Als ich unseren Raum endlich erreicht hatte, schloss ich die Finger um die Klinke und atmete einmal tief ein, bevor ich die Tür mit einem Ruck öffnete. Zu meiner Enttäuschung war Amy nicht anwesend, aber wenigstens auf Lauren und Jackson war Verlass.

„Hey!", rief ich meinen Freunden zu, woraufhin beide von ihren Stühlen aufsprangen und mich stürmisch umarmten. Durch die vorangegangenen Ferien hatten wir uns einige Zeit nicht gesehen.

Nach unserer Begrüßung ließ ich meinen Blick durch den Raum schweifen. Ursprünglich war dies das Büro eines Lehrers gewesen aber als der Neubau fertiggestellt wurde, durften wir das Zimmer für unseren Literatur-Club übernehmen. Die Einrichtung war recht spartanisch, aber das störte uns überhaupt nicht. Die Kopfseite des Raumes war mit einem blauen Sofa ausgestattet. Ein runder Tisch mit vier Stühlen diente uns als Arbeitsplatz, während auf der gegenüberliegenden Seite lediglich ein deckenhohes Holzregal mit zahlreichen Ordnern platziert war.

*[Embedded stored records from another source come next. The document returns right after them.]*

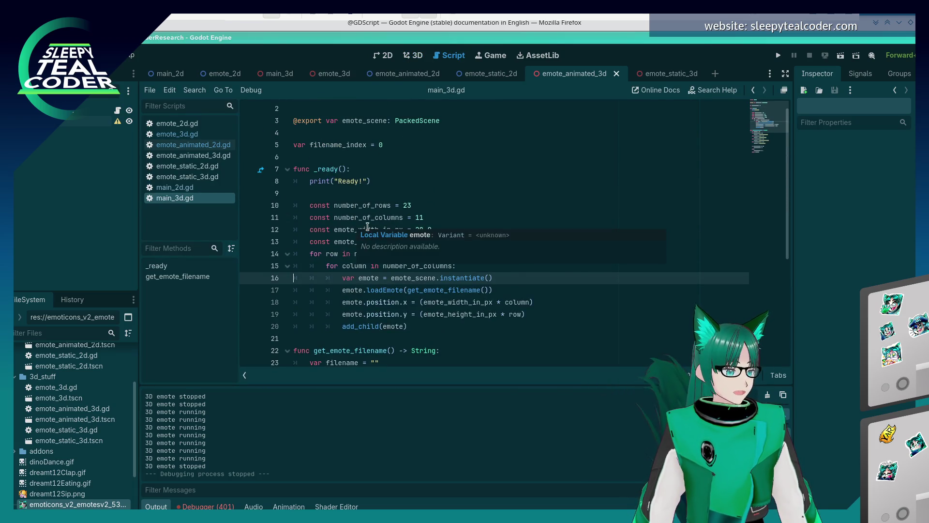
scroll(406, 155, down, 2)
click(406, 168)
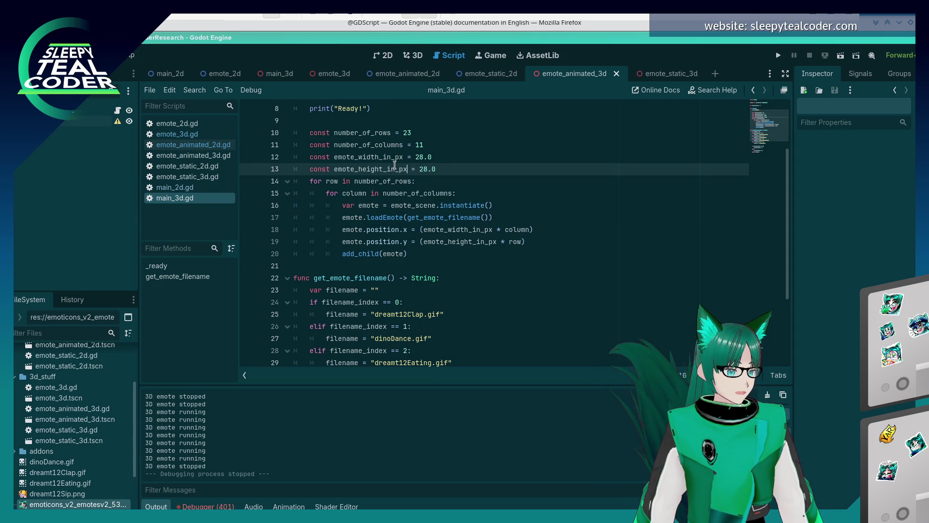
click(401, 158)
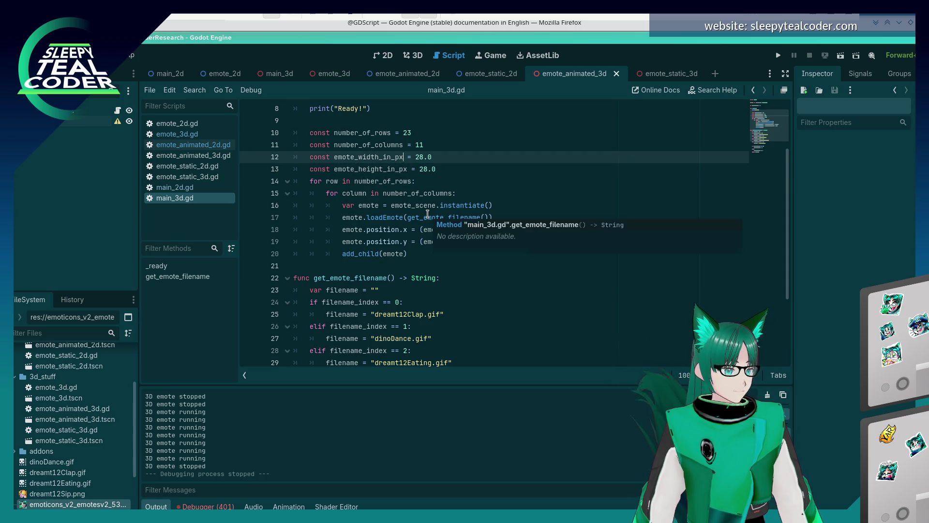
key(BackSpace)
key(BackSpace)
text(fl)
key(Down)
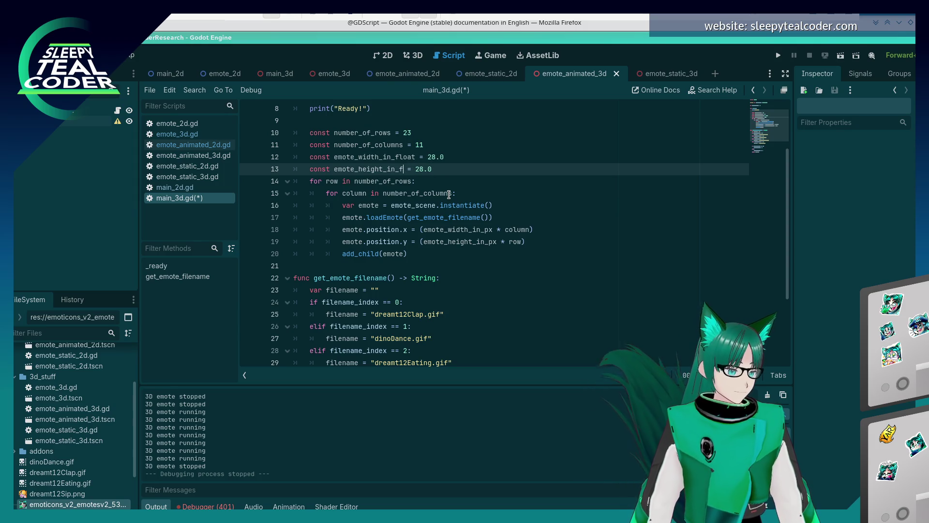
key(Up)
key(End)
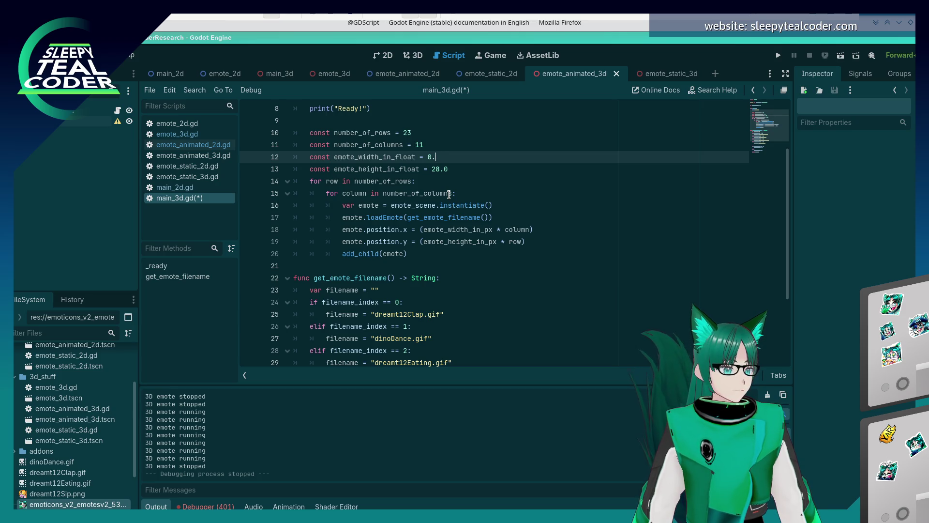
key(Down)
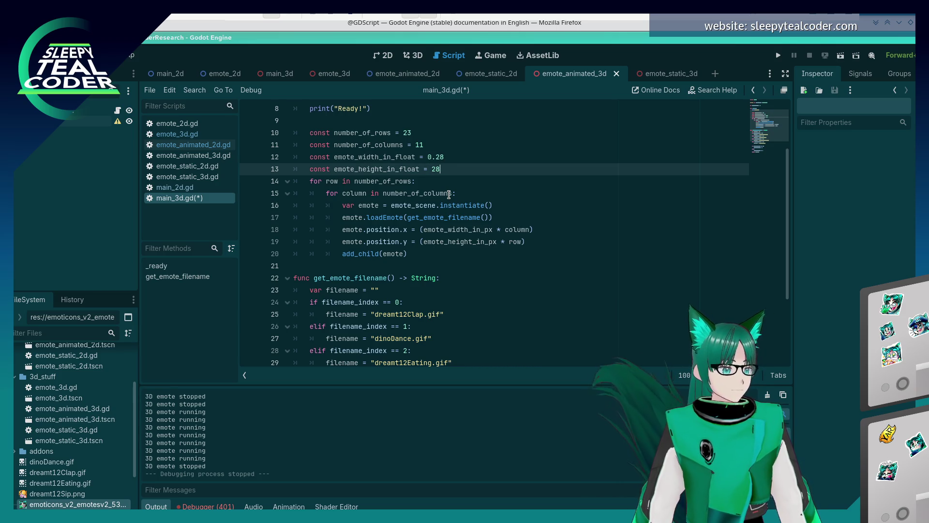
text(0.)
key(ctrl+s)
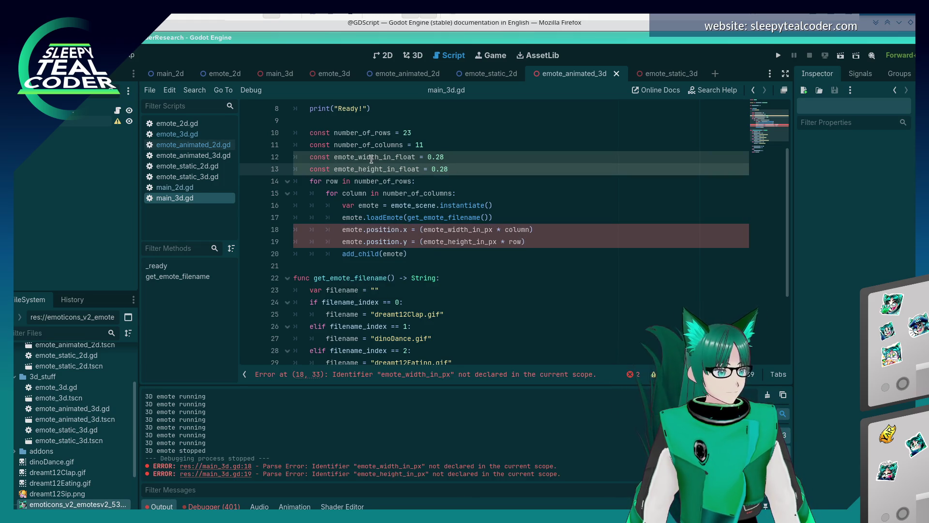
Point lines 18–19 at emote_width_in_float and emote_height_in_float, save, and run the game.
double_click(371, 158)
double_click(450, 229)
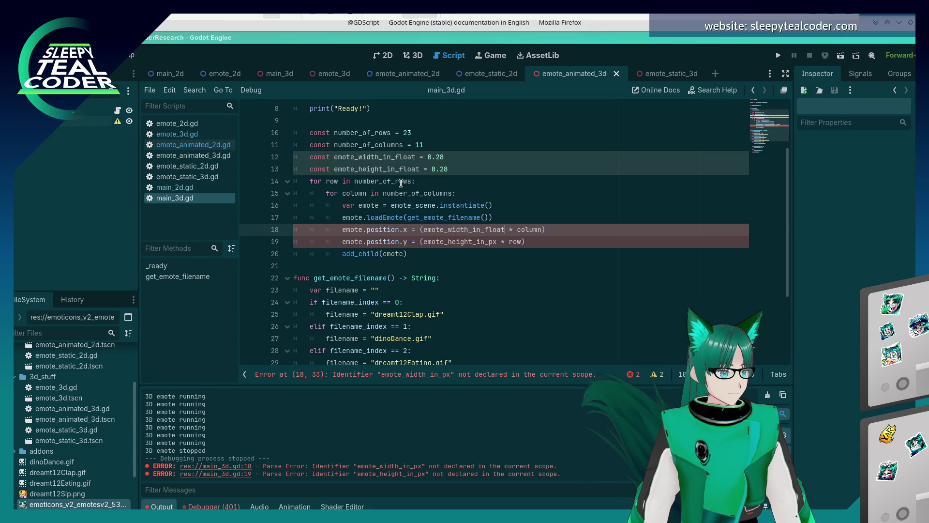
click(396, 166)
double_click(457, 240)
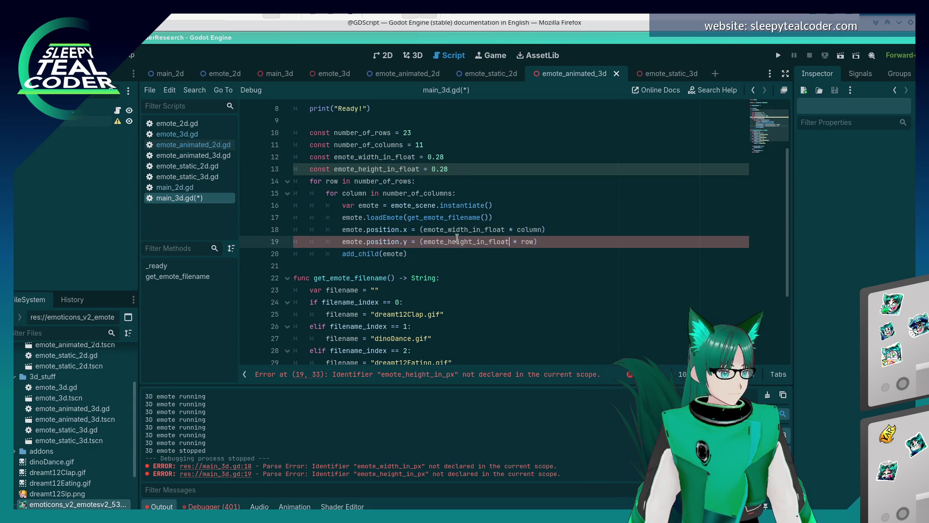
key(ctrl+s)
click(778, 58)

Die Möbel hatten ihre besten Jahre bereits hinter sich, allerdings machte das auch irgendwie ihren Charme aus.

„Woran arbeitet ihr denn schon so fleißig?", wollte ich von ihnen wissen und trat an den Tisch heran, um die darauf abgelegten Artikel zu inspizieren. Als ich den obersten Zettel in die Hand nahm, bemerkte ich jedoch, dass es sich um eine Ausschreibung für unseren Club handelte.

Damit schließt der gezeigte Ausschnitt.